#### TASK PROMPT
Could you copy every entry exactly, with nothing changed?

#### EXERCISE DATA
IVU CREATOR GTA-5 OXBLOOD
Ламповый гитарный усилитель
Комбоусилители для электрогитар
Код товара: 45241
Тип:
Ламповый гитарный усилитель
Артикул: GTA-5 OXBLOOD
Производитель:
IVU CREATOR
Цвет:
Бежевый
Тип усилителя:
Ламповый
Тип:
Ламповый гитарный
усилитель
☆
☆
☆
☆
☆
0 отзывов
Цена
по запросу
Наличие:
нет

#### FINAL ANSWER
IVU CREATOR GTA-5 OXBLOOD
Ламповый гитарный усилитель
Комбоусилители для электрогитар
Код товара: 45241
Тип:
Ламповый гитарный усилитель
Артикул: GTA-5 OXBLOOD
Производитель:
IVU CREATOR
Цвет:
Бежевый
Тип усилителя:
Ламповый
Тип:
Ламповый гитарный
усилитель
☆
☆
☆
☆
☆
0 отзывов
Цена
по запросу
Наличие:
нет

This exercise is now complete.